Africa: A project-oriented continent

Pursuant to the declaration of 26 May 2013 (the fiftieth anniversary of the OAU/AU) requesting the development of Agenda 2063 (50-year plan) to achieve the vision of Pan-Africanism and African Renaissance, the Assembly of Heads of State and Government of the African Union (AU), adopted at its 24th ordinary session held in Addis Ababa in Ethiopia (headquarters of the Union), on 30-31 January 2015, the Agenda 2063 Framework Document and its Popular Version. The vision of the African Union is to become an integrated, prosperous and peaceful Africa, driven by its own citizens and representing a dynamic force in the international arena.

The First Ten Year Implementation Plan (2013-2023) of Agenda 2063 was adopted by the same Assembly at its 25th ordinary session held in Johannesburg, South Africa on 14 -15 June 2015. The Heads of State and Government requested Member States and regional Economic Communities (RECs) to take steps to integrate/domesticate Agenda 2063 in their national and regional development plans.

By adopting the First Ten Year Implementation Plan, African leaders prescribed the acceleration of the preparation and execution of twelve (12) flagship projects and programmes that constitute an integral part of the Plan, notably: (i) the construction of an integrated high-speed train network; (ii) the Grand Inga Dam project; (iii) the establishment of a single African air transport market; (iv) the formulation of the African outer space strategy; (v) the establishment of the Pan-African e-network; (vi) the establishment of an annual Africa Forum; (vii) the establishment of the Pan African Virtual University; (viii) the establishment of the African passport and the free movement of persons; (ix) the establishment of the Continent’s Free Trade Area; (x) silence guns by 2020; (xi) the development of a commodities strategy and (xii) the establishment of African financial institutions.

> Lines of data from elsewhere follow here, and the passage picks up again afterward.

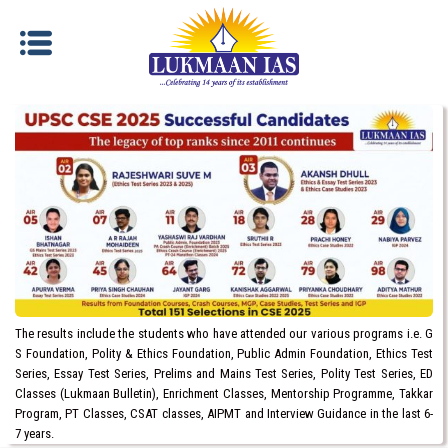
The results include the students who have attended our various programs i.e. G
S Foundation, Polity & Ethics Foundation, Public Admin Foundation, Ethics Test
Series, Essay Test Series, Prelims and Mains Test Series, Polity Test Series, ED
Classes (Lukmaan Bulletin), Enrichment Classes, Mentorship Programme, Takkar
Program, PT Classes, CSAT classes, AIPMT and Interview Guidance in the last 6-
7 years.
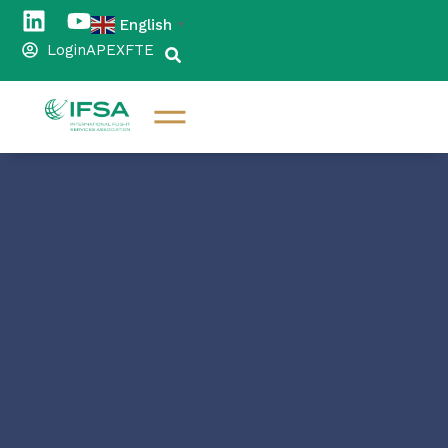
English
▼
Login
APEX
FTE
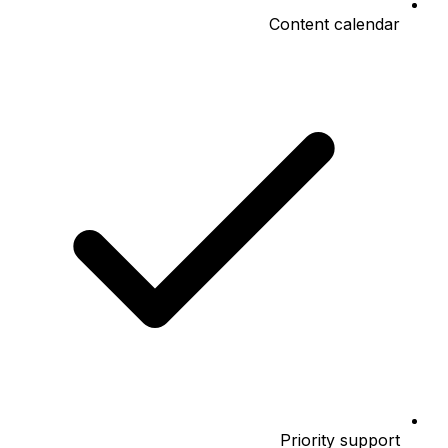
Content calendar
Priority support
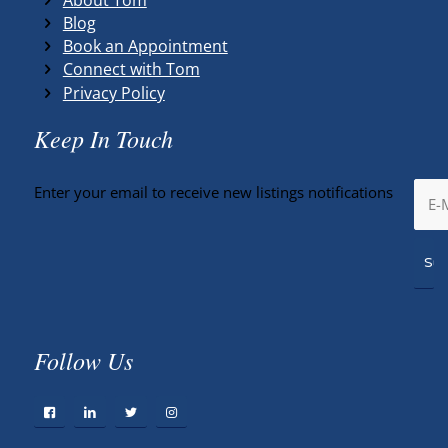
Blog
Book an Appointment
Connect with Tom
Privacy Policy
Keep In Touch
Enter your email to receive new listings notifications
Follow Us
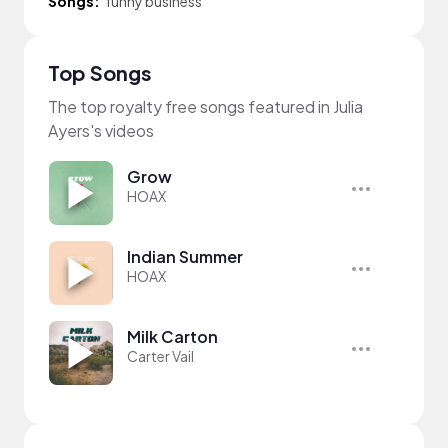
Songs:
funny business
Top Songs
The top royalty free songs featured in Julia
Ayers's videos
Grow
HOAX
Indian Summer
HOAX
Milk Carton
Carter Vail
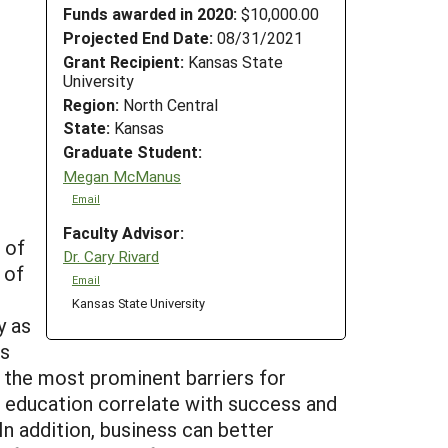
Funds awarded in 2020:
$10,000.00
Projected End Date:
08/31/2021
Grant Recipient:
Kansas State
University
Region:
North Central
State:
Kansas
Graduate Student:
Megan McManus
Email
Faculty Advisor:
 of
Dr. Cary Rivard
 of
Email
Kansas State University
y as
ms
 the most prominent barriers for
of education correlate with success and
In addition, business can better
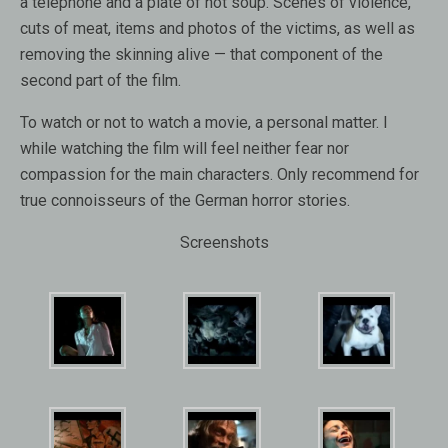
a telephone and a plate of hot soup. Scenes of violence,
cuts of meat, items and photos of the victims, as well as
removing the skinning alive — that component of the
second part of the film.
To watch or not to watch a movie, a personal matter. I
while watching the film will feel neither fear nor
compassion for the main characters. Only recommend for
true connoisseurs of the German horror stories.
Screenshots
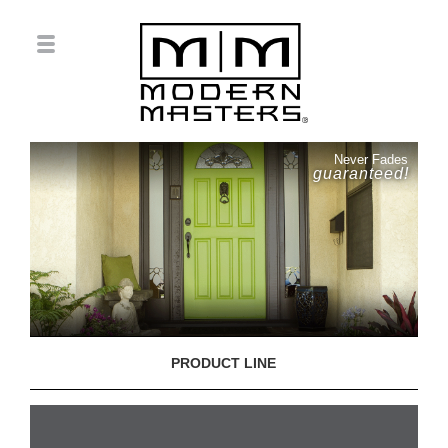
Never Fades
guaranteed!
PRODUCT LINE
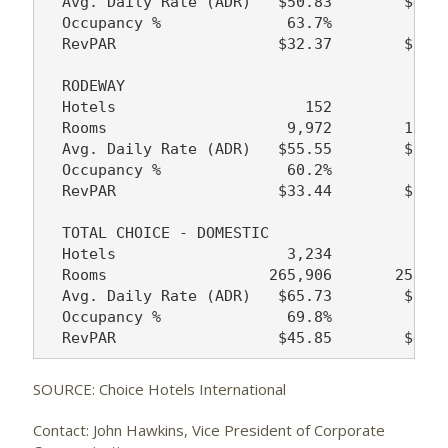
  Avg. Daily Rate (ADR)   $50.83        $49.2
  Occupancy %              63.7%         64.7
  RevPAR                  $32.37        $31.8
  RODEWAY

  Hotels                     152           16
  Rooms                    9,972        10,64
  Avg. Daily Rate (ADR)   $55.55        $50.5
  Occupancy %              60.2%         60.6
  RevPAR                  $33.44        $30.6
  TOTAL CHOICE - DOMESTIC

  Hotels                   3,234         3,12
  Rooms                  265,906       258,89
  Avg. Daily Rate (ADR)   $65.73        $62.1
  Occupancy %              69.8%         69.9
SOURCE: Choice Hotels International
Contact: John Hawkins, Vice President of Corporate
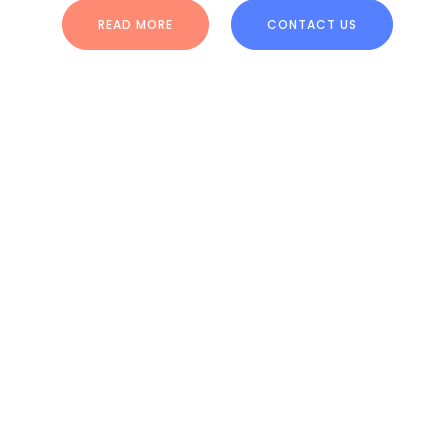
READ MORE
CONTACT US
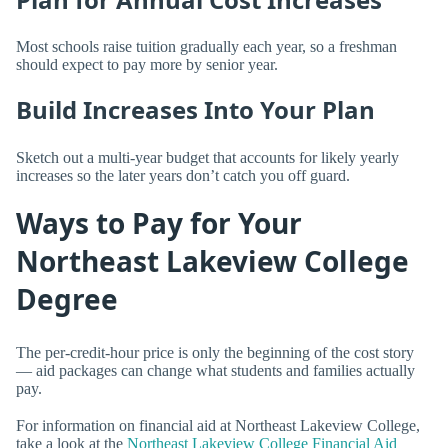
Most schools raise tuition gradually each year, so a freshman
should expect to pay more by senior year.
Build Increases Into Your Plan
Sketch out a multi-year budget that accounts for likely yearly
increases so the later years don’t catch you off guard.
Ways to Pay for Your
Northeast Lakeview College
Degree
The per-credit-hour price is only the beginning of the cost story
— aid packages can change what students and families actually
pay.
For information on financial aid at Northeast Lakeview College,
take a look at the
Northeast Lakeview College Financial Aid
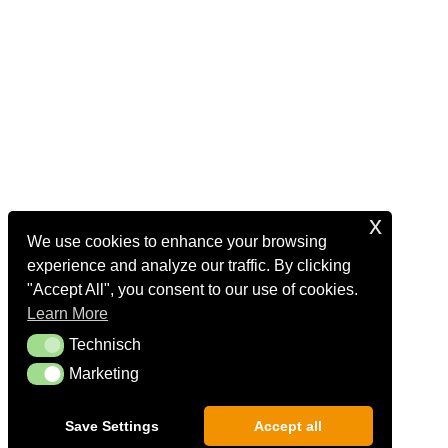
x
We use cookies to enhance your browsing
experience and analyze our traffic. By clicking
"Accept All", you consent to our use of cookies.
Learn More
Technisch
Technisch
Marketing
Marketing
Save Settings
Accept all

Before the adoption of Agenda 2063, several continental initiatives for the structural and infrastructural transformation of the African economy, were already underway, inducing a large number of projects, programmes and portfolios. The table below illustrates, summarizes the content of portfolios, programmes and projects for four (4) initiatives.

African initiatives led by the African Union Commission Number of portfolios Number of Programmes Number of Projects
1. Action Plan for the Accelerated Industrial Development of Africa (AIDA) 7 20 52
2. Africa’s Consolidated Action Plan for Science and Technology (CAP) 5 18 43
3. Vision of the mining regime in Africa in 2050 9 11
4. Infrastructure Development Programme in Africa 4 27 24
Total 25 76 119


At the continental level and according to statistics from the African Union supported by the African Development Bank (AfDB) and the International Monetary Fund (IMF), 22% of Africa’s GDP (Gross Domestic Product) representing $ 509 billion ($ 2 312 billion x 22% in 2018) is spent annually on investment projects or fixed capital projects. In this context, it is clear that Africa can be described as a project-oriented continent. This project-orientation or need for projects to achieve strategic objectives concerns Regional Economic Communities (RECs) and member countries as well as various public and private organizations.

Projects and programmes thus play a central role in the strategic and operational approach to various public and private organizations in Africa and elsewhere. It is now recognized that: selection, preparation, successful execution and closing of agricultural, industrial, infrastructure projects and programmes, and organizational reforms will enable national, regional and international organizations in Africa to substantially increase their performance and achieve their strategic economic, social and environmental objectives.